Transcurrido el tiempo suficiente para pasar de la desesperación a una obligada calma por la falta de fuerzas, sintió que la puerta se abría. Era el portero del lugar. Ante el asombro y la pregunta de cómo supo que estaba allí encerrado, humilde aquel le respondió que en todos los años de trabajo en ese sitio del único empleado que recibía el saludo de buenos días y la despedida en la tarde era de él, aunque viniera retrasado, hubiera frío, llovizna o agotadoras jornadas; por eso se percató de que no había abandonado el edificio y, presumiendo algo extraño, lo buscó por todas partes.
El conmovedor relato me llevó a pensar irremediablemente en aquellas personas que nunca podrían ser rescatadas por el custodio al final del día; que, aun cuando no vengan retrasados, no haya frío, llovizna ni alguna contrariedad, entran a esos lugares donde pasarán muchas horas sin ofrecer su saludo, y en la tarde se van sin ser notados, porque tampoco lo dan.

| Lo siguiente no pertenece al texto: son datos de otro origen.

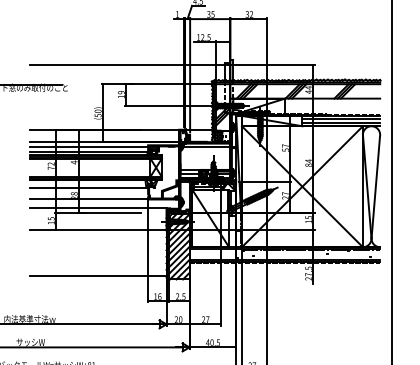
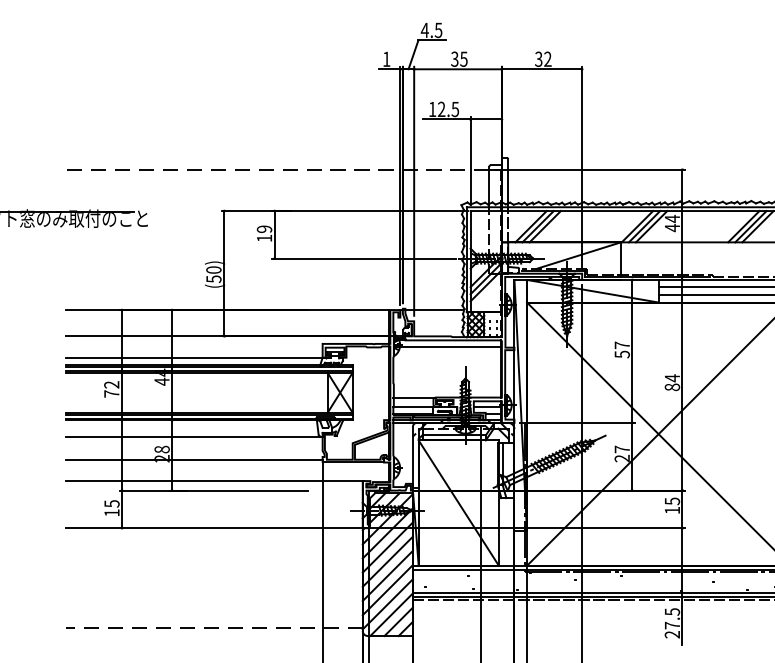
line: (126, 65) -> (275, 170), solid -> dashed
line: (89, 146) -> (195, 346), removed
line: (97, 275) -> (212, 627), solid -> dashed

Los que entran a un departamento en silencio y, aunque crean que no molestan, sí lo hacen; y si alguien quiere aleccionarlos los saludan con un “tú no dormiste con nosotros” o si no los dejan que sigan perpetuando su distancia, porque si son así qué se les va a hacer.
Quienes nunca felicitan al que está de cumpleaños, a quien recibió un nuevo ser en la familia, contrajo matrimonio, no desean un feliz día de los enamorados ni de fin de año ni inicio de otro nuevo.
Pienso en ellos y no porque no podrían ser salvados de morir de una hipotermia verdadera, sino porque andan sin querer salvar a alguien de un amanecer triste, de una pérdida reciente que consume y duele; de los sinsabores del día a día, de los quebrantos del alma y de la mente.
Esos que sin saberlo son salvados minuto a minuto porque en el sitio donde están alguien de pronto se pone de pie y pide un aplauso para fulanito porque llegó nuevo y además aconseja que todos caminen junto a él; porque cerca otro interrumpe para leerles, “enseguidita”, aquellos versos que encontró en una vieja libreta de escuela y deja escuchar, a viva voz, aquel himno de John Lennon: Un día después de la guerra, si después de la guerra existe un día, te tomaré en mis brazos y te haré el amor; o porque, de alguna parte, les llegan los saludos que han regateado, los deseos de un día feliz, la esperanza en un “felicidades por tu exquisito trabajo”.
Pienso en ellos porque sin sospecharlo se van perdiendo muchas cosas; una sonrisa, miradas donde despertaron la luz con una frase; abrazos repentinos, la gratitud salida desde el fondo del espíritu; pequeños momentos que pueden rescatarlos de la más triste de las muertes: la hipotermia del corazón.